→ **Data excerpts**
- Opening Delimiter -
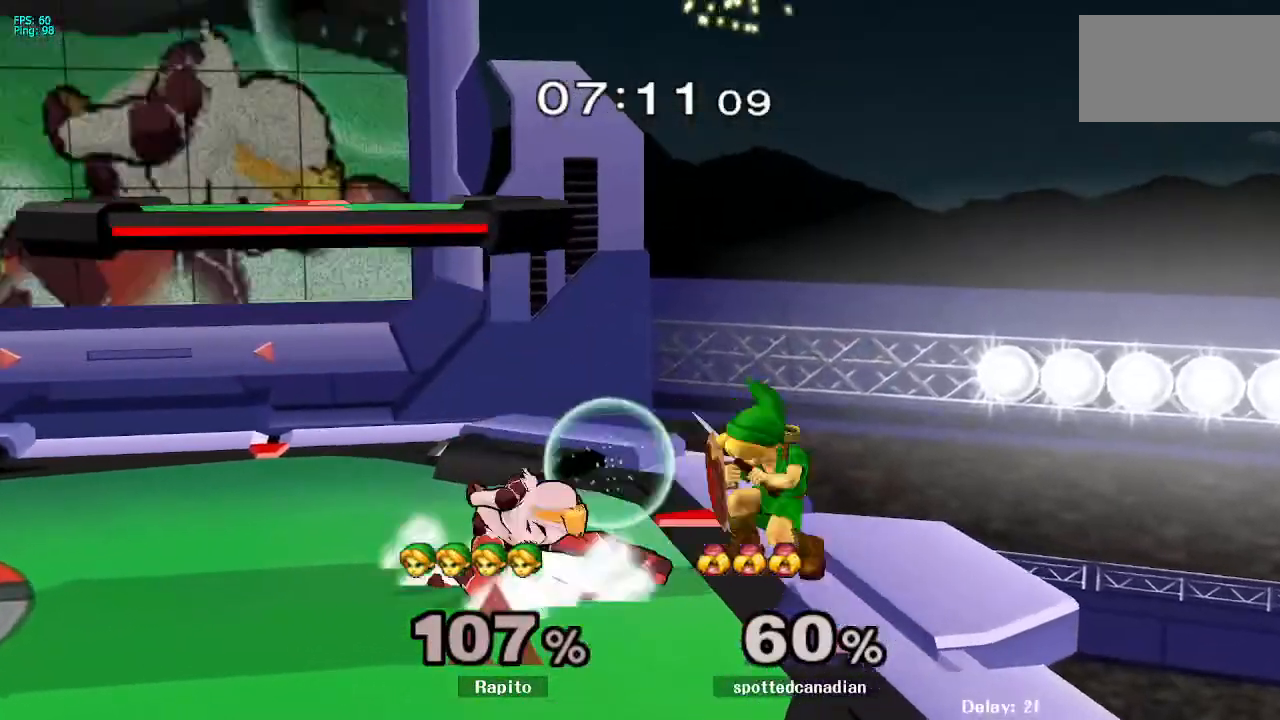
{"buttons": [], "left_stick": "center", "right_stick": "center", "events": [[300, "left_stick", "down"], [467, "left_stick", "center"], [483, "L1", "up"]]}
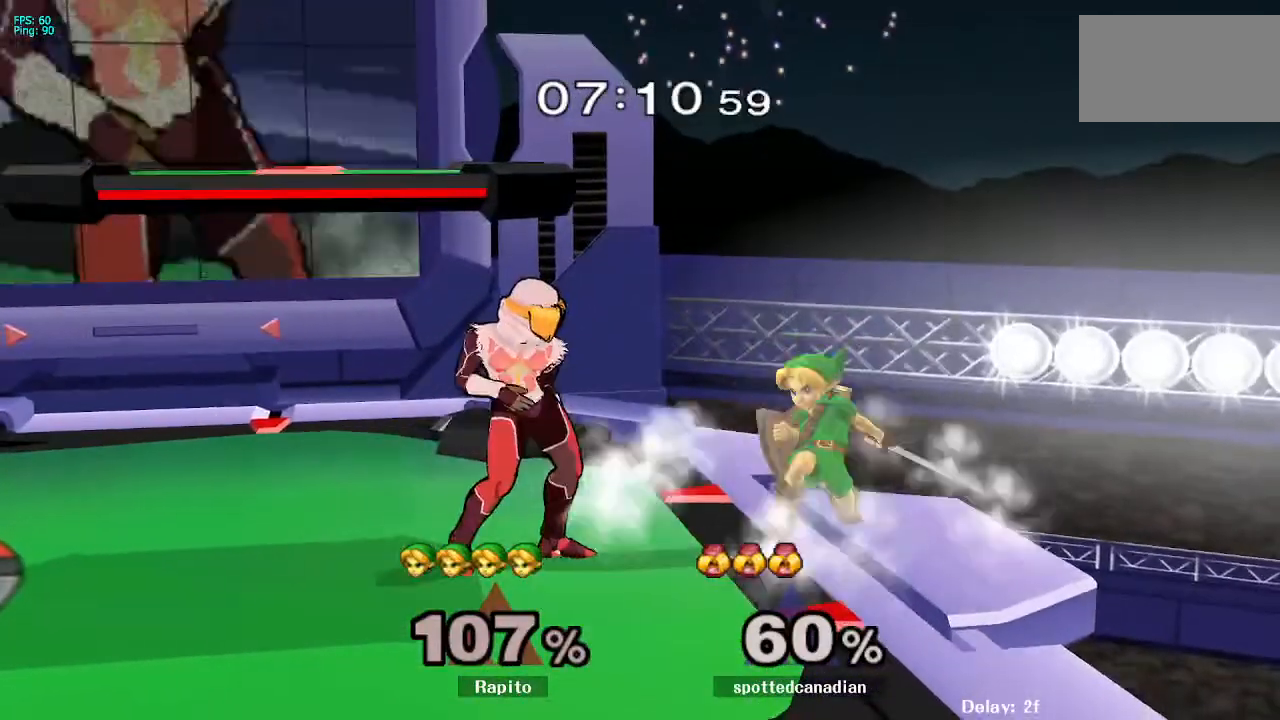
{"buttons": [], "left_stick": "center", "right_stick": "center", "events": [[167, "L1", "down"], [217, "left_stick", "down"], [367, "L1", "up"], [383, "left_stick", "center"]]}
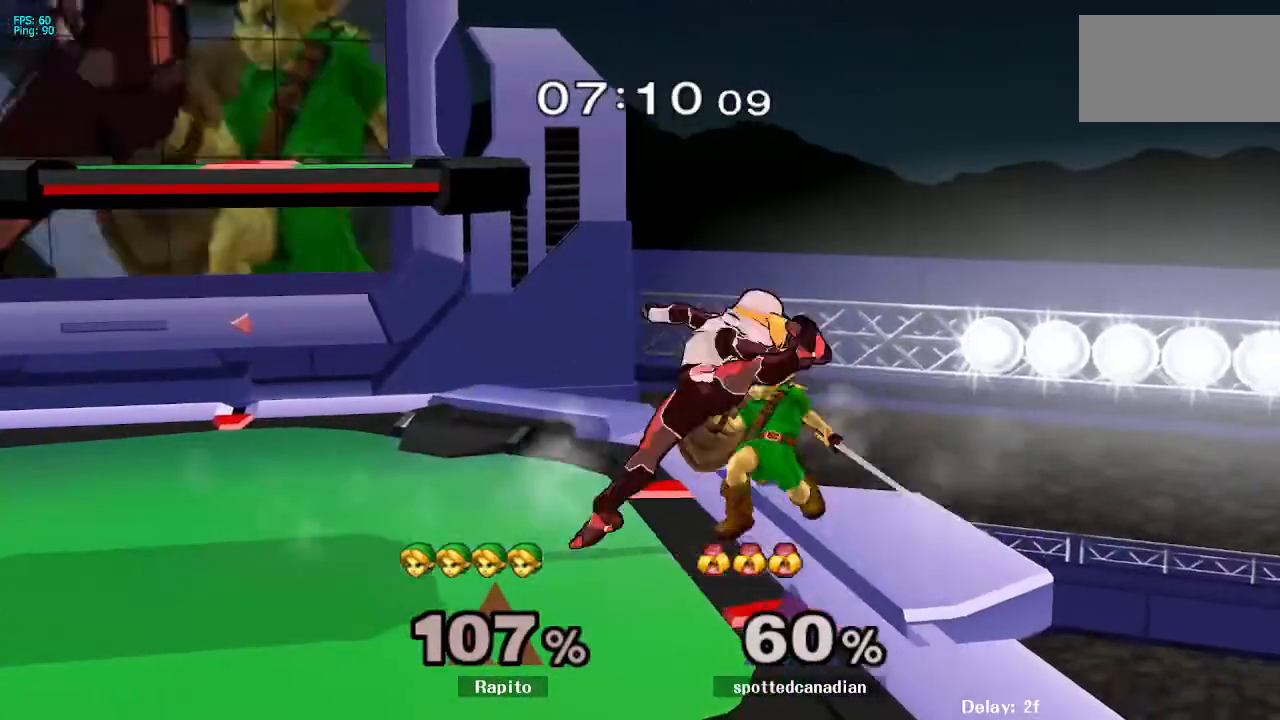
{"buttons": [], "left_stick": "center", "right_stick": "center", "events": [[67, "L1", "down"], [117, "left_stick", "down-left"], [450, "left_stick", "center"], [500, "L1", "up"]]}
- Closing Delimiter -
- Opening Delimiter -
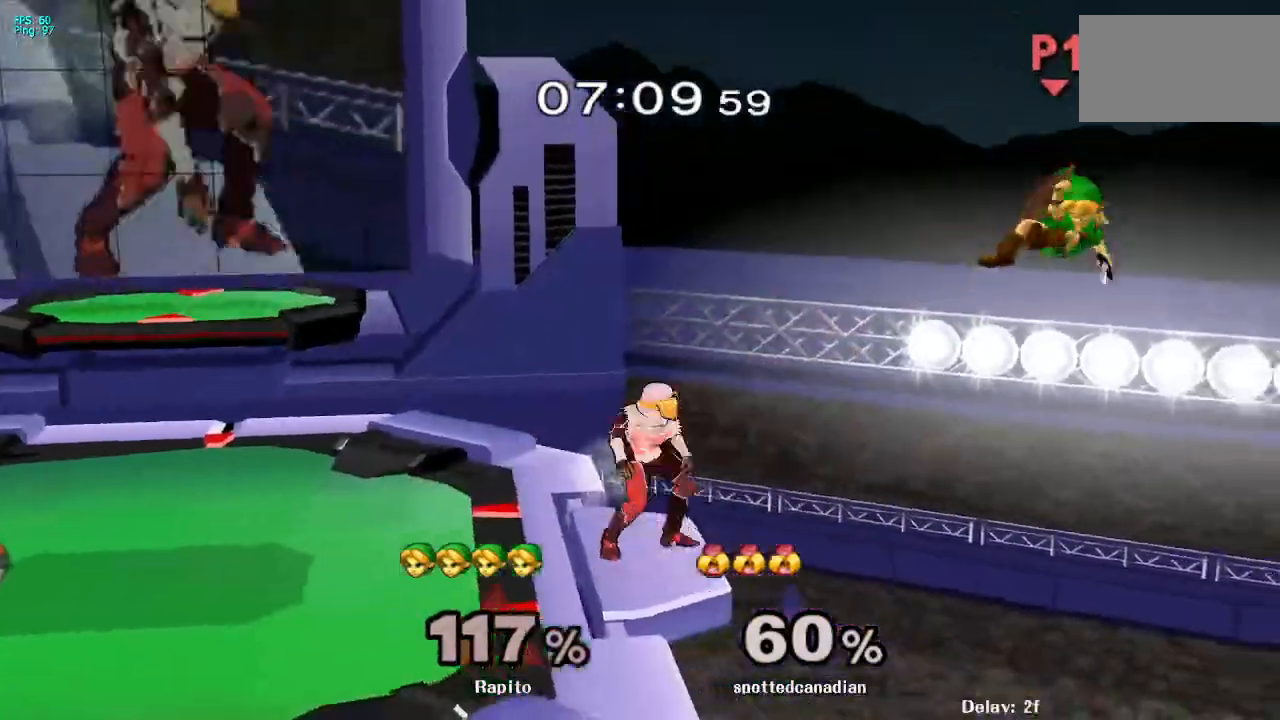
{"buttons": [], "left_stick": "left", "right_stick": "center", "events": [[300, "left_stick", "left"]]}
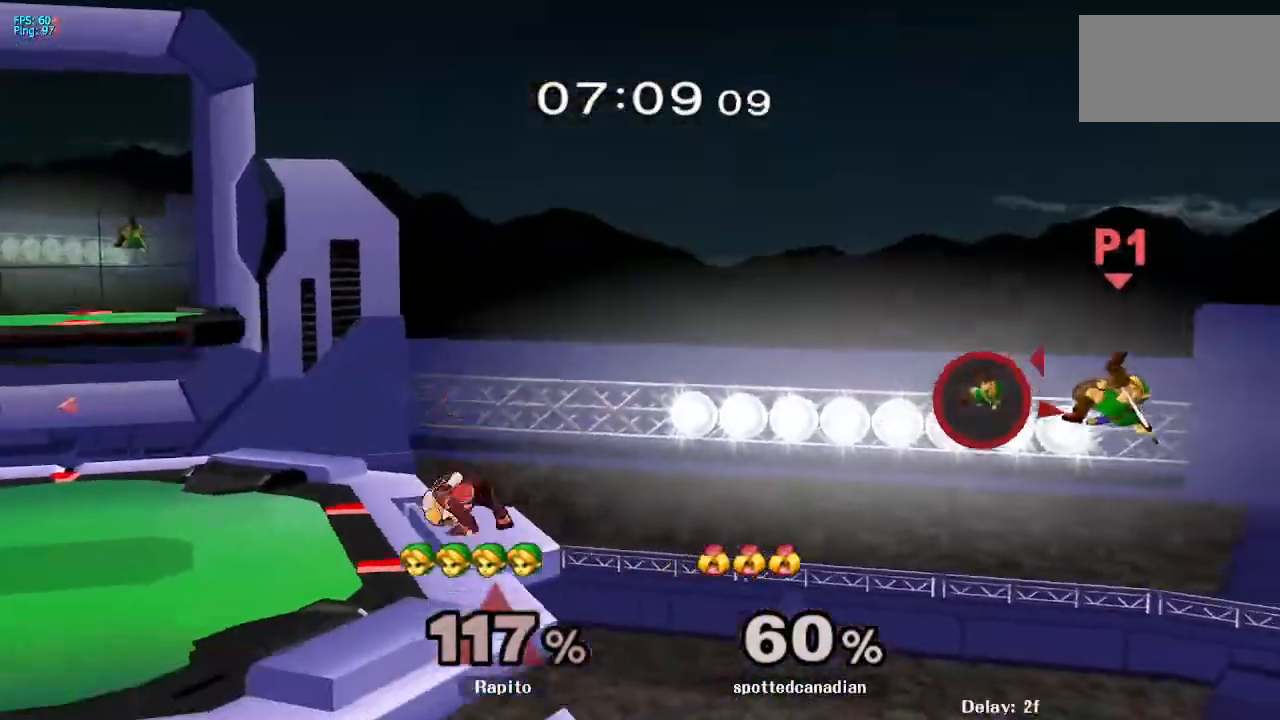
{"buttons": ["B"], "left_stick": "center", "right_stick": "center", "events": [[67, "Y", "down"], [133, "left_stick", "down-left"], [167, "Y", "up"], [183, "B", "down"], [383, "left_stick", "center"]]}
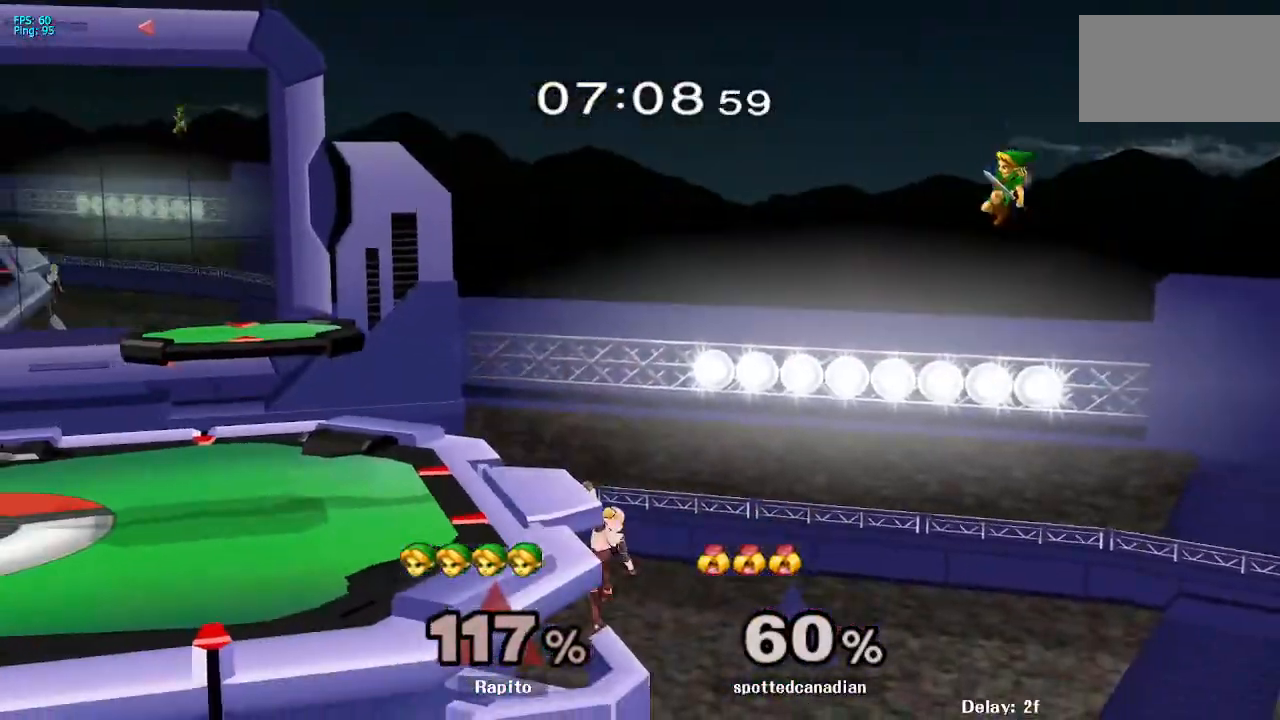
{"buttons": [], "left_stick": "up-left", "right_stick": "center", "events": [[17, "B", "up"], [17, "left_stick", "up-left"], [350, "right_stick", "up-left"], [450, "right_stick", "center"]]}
- Closing Delimiter -
- Opening Delimiter -
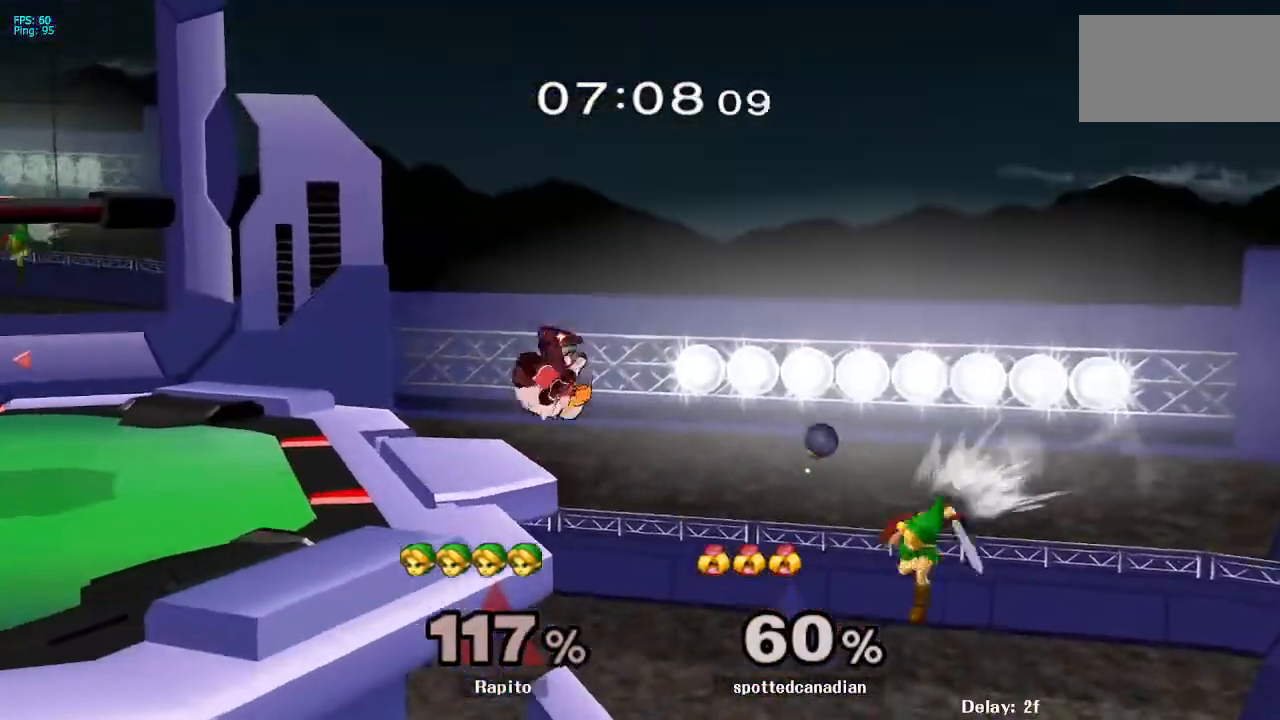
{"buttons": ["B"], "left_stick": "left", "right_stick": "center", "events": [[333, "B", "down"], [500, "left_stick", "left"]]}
- Closing Delimiter -
→ **Task description**
Every line above that includes the word "down" must appear in the answer.

→ **Response for this exercise**
{"buttons": [], "left_stick": "center", "right_stick": "center", "events": [[300, "left_stick", "down"], [467, "left_stick", "center"], [483, "L1", "up"]]}
{"buttons": [], "left_stick": "center", "right_stick": "center", "events": [[167, "L1", "down"], [217, "left_stick", "down"], [367, "L1", "up"], [383, "left_stick", "center"]]}
{"buttons": [], "left_stick": "center", "right_stick": "center", "events": [[67, "L1", "down"], [117, "left_stick", "down-left"], [450, "left_stick", "center"], [500, "L1", "up"]]}
{"buttons": ["B"], "left_stick": "center", "right_stick": "center", "events": [[67, "Y", "down"], [133, "left_stick", "down-left"], [167, "Y", "up"], [183, "B", "down"], [383, "left_stick", "center"]]}
{"buttons": ["B"], "left_stick": "left", "right_stick": "center", "events": [[333, "B", "down"], [500, "left_stick", "left"]]}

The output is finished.